The Supreme Court’s decision
Writing for the court on Thursday, Kavanaugh acknowledged that while the doctors who challenged the FDA’s rules surrounding mifepristone have “sincere concerns and objections” to the use of the drug and obtaining abortions, they do not have the legal right to sue on the basis that others can “engage in certain activities.” Because they failed to adequately show how they would be injured by the FDA’s actions, federal courts are not the correct forum for addressing their concerns, the court determined.
“The plaintiffs may present their concerns and objections to the president and FDA in the regulatory process, or to Congress and the president in the legislative process,” Kavanaugh wrote for the court. “And they may also express their views about abortion and mifepristone to fellow citizens, including in the political and electoral processes.”

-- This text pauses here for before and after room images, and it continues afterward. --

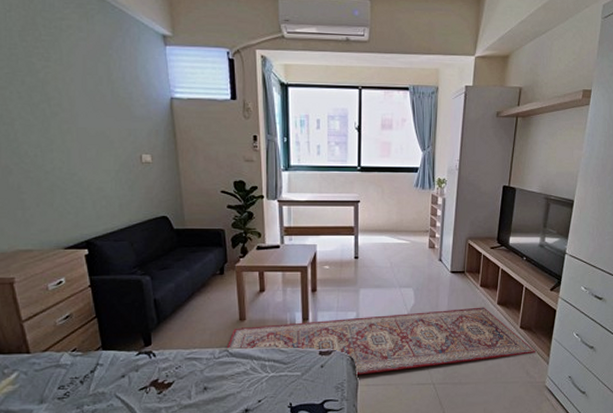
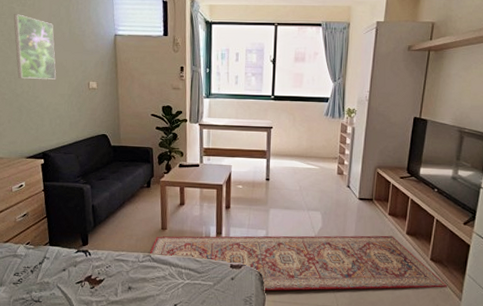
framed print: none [34,71,98,153] -> present [14,14,57,80]

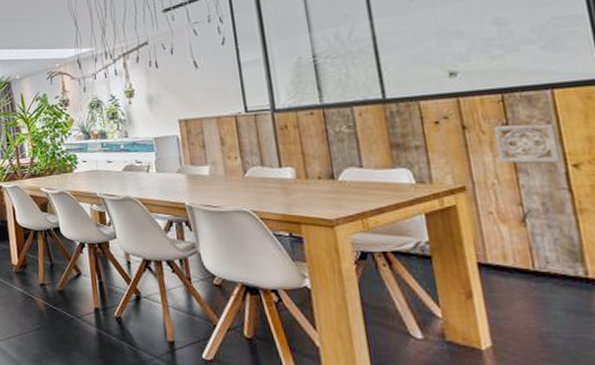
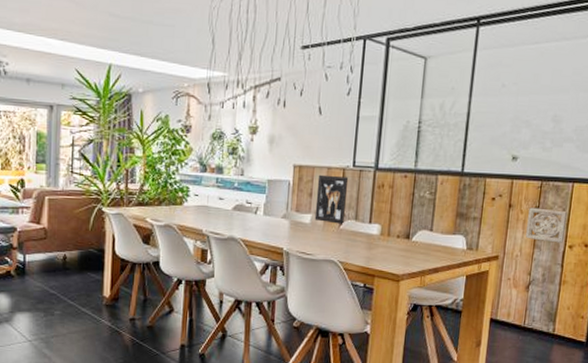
wall art: none [207,124,248,173] -> present [314,174,349,224]

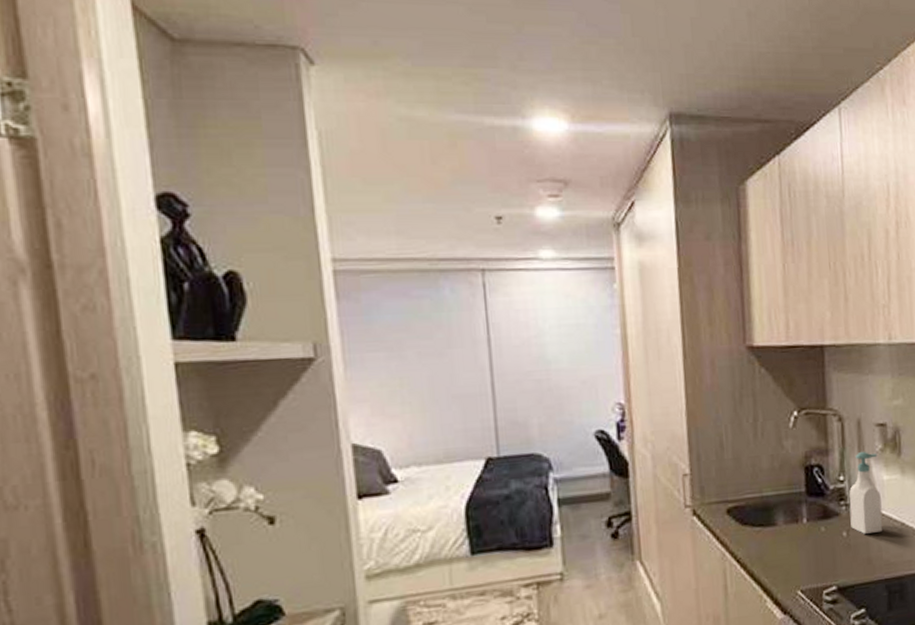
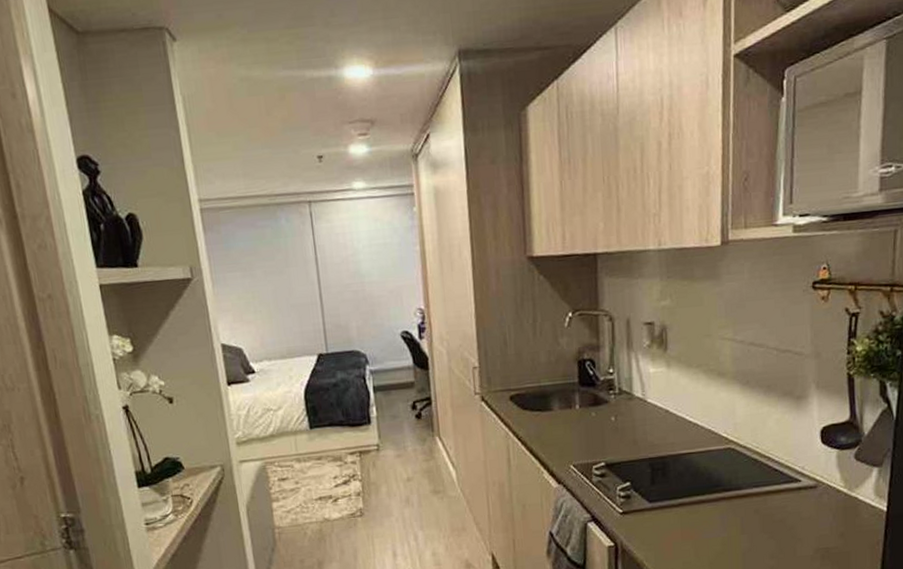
soap bottle: present [849,451,883,534] -> none [617,347,648,419]

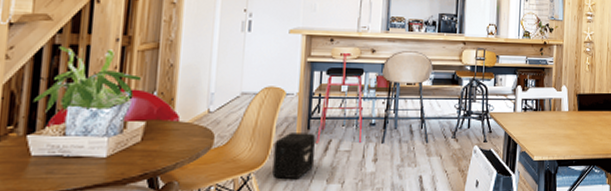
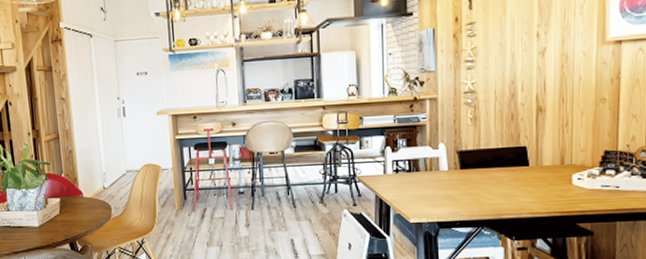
air purifier: present [272,133,316,180] -> none [159,202,195,243]

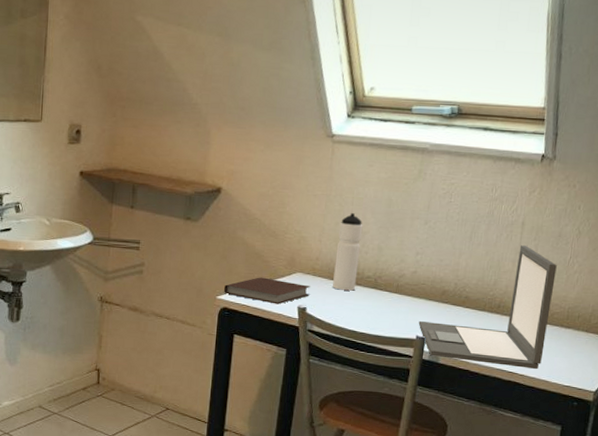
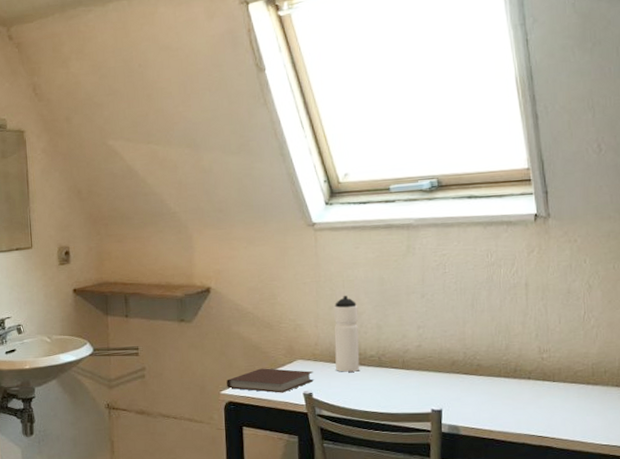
laptop: present [418,245,557,369] -> none [431,306,573,431]

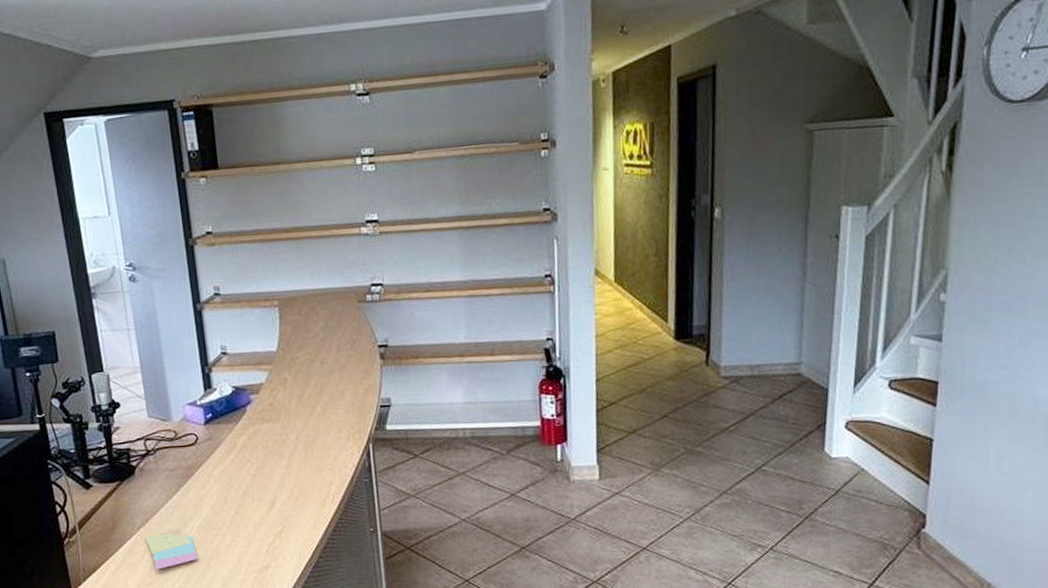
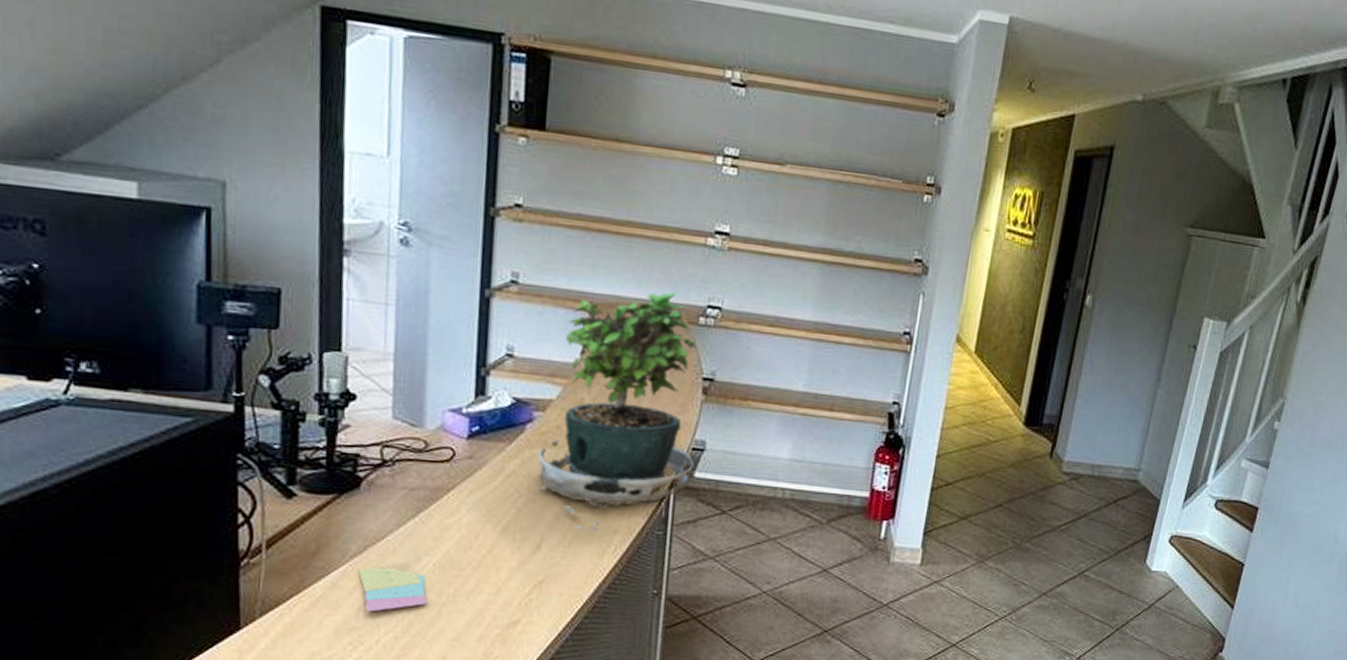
potted plant: none [259,276,385,486] -> present [537,290,697,530]

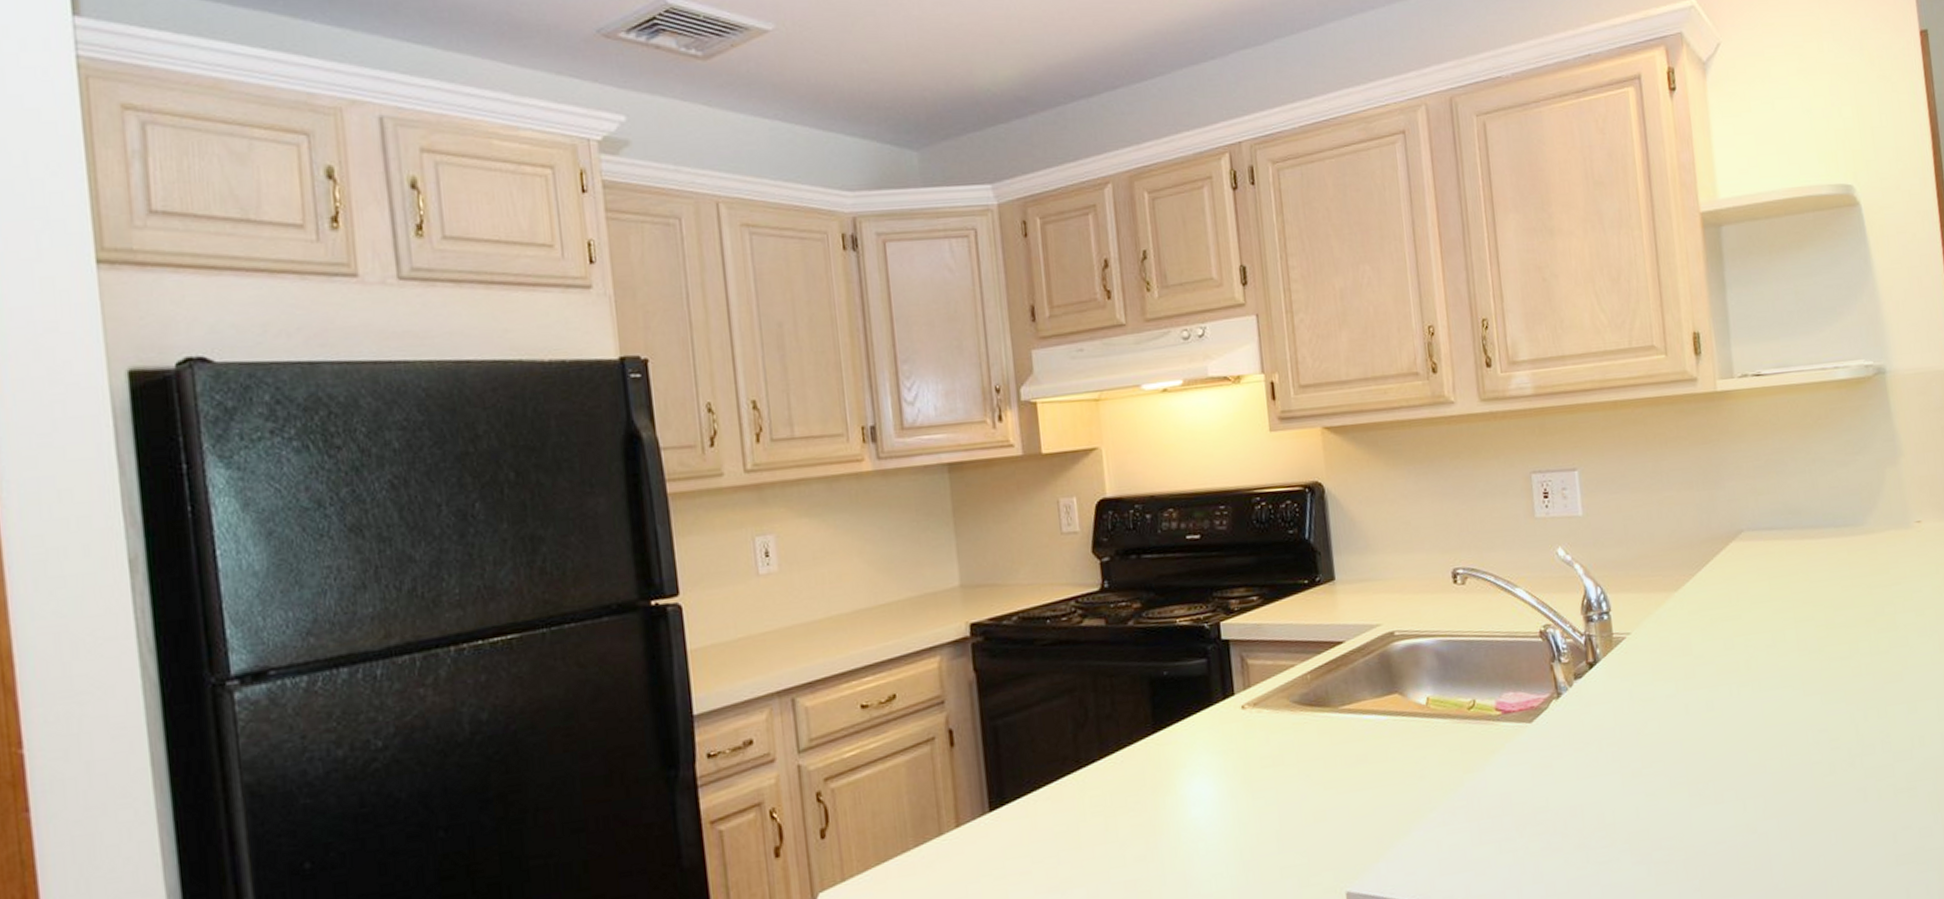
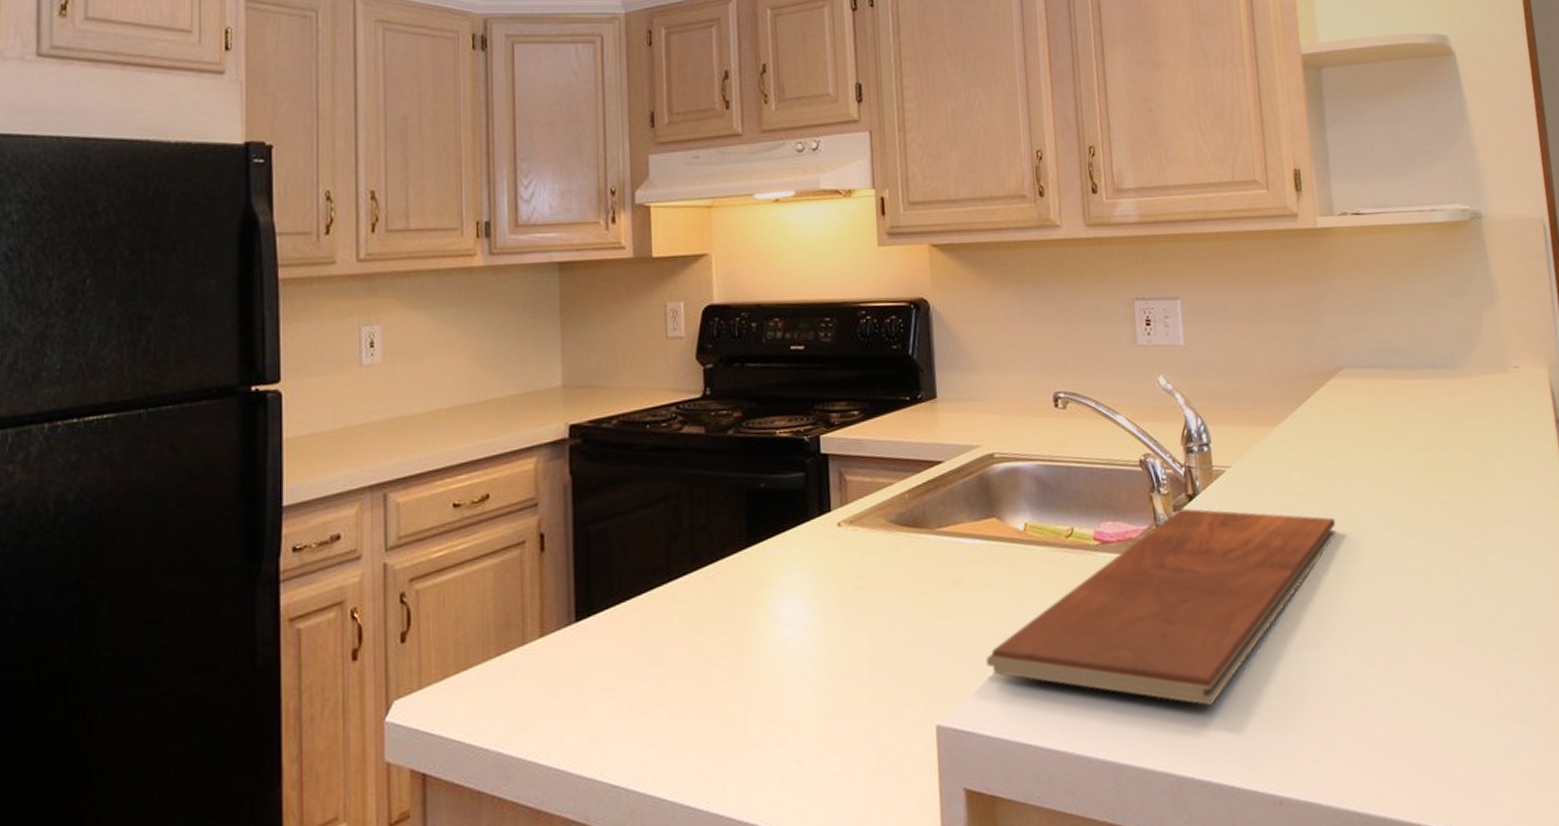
chopping board: none [1392,676,1736,862] -> present [985,508,1336,706]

The group of doctors who brought the lawsuit do not prescribe or use mifepristone, the unanimous court found, and the FDA is not requiring them to do or refrain from taking any actions. The justices said the theories advanced by the doctors to establish standing to sue in federal court are “complicated,” and they failed to show that they could be forced to participate in an abortion or provide abortion-related medical treatment over conscience objections.
“Federal law fully protects doctors against being required to provide abortions or other medical treatment against their consciences— and therefore breaks any chain of causation between FDA’s relaxed regulation of mifepristone and any asserted conscience injuries to the doctors,” Kavanaugh wrote.
The opinion noted there is no doctrine of “doctor standing” that allows physicians to challenge government safety regulations. The court said it will not create such a “novel” principle “out of whole cloth.”
“Allowing doctors or other healthcare providers to challenge general safety regulations as unlawfully lax would be an unprecedented and limitless approach and would allow doctors to sue in federal court to challenge almost any policy affecting public health,” Kavanaugh wrote.
He went on to note that in the FDA approval process, all drugs come with complications, risks and side effects, and approval of a new medication may lead to more doctors visits to treat any issues.
Addressing the concerns about the possible ramifications of a ruling on the drug-approval process, the court acknowledged that if it found the anti-abortion rights doctors and medical groups did have the proper basis to bring the lawsuit, it would open the door to “any doctor or healthcare provider” challenging any FDA decision giving the green light to a new drug.